**What is being asked**
Tally the lines of the data below that contain the string "photograph", treating uppercase and lowercase as distinct, and reply with the number alone.

[Data records]
▬▬▬▬▬▬
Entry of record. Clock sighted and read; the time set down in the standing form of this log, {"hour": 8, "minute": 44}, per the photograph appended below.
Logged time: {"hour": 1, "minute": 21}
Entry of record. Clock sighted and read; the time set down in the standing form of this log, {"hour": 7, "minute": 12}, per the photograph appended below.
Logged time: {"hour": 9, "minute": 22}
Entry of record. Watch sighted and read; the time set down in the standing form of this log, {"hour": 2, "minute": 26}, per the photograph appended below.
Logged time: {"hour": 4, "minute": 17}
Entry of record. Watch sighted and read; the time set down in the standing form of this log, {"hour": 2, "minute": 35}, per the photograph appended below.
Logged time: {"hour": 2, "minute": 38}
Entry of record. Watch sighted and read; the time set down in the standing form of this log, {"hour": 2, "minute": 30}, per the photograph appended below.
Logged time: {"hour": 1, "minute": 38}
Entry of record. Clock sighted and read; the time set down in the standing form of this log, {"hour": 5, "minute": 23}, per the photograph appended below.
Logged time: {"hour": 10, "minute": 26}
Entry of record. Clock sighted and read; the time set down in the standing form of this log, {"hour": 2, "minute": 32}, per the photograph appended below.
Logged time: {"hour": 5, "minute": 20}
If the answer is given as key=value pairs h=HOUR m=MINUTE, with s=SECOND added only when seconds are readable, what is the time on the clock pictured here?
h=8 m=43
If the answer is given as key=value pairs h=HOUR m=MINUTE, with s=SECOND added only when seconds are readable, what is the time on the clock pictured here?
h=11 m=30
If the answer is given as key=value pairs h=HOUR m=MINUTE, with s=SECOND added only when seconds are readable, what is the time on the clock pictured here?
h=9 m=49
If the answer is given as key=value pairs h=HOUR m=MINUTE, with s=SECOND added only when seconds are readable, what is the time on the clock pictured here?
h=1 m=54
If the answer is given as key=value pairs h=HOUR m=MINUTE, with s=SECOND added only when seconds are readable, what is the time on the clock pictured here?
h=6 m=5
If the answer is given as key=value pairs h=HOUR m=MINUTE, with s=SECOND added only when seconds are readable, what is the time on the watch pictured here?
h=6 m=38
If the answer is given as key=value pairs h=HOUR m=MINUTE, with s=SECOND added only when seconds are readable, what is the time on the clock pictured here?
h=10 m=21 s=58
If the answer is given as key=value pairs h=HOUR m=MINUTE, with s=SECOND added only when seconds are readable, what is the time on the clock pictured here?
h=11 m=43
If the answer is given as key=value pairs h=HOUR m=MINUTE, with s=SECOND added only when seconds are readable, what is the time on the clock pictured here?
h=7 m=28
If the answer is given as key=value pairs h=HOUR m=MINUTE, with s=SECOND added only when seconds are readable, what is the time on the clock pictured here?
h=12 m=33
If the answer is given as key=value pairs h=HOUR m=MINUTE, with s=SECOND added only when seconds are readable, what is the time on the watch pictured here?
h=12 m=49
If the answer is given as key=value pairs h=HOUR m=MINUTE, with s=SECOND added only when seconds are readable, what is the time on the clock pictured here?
▬▬▬▬▬▬
**The output**
7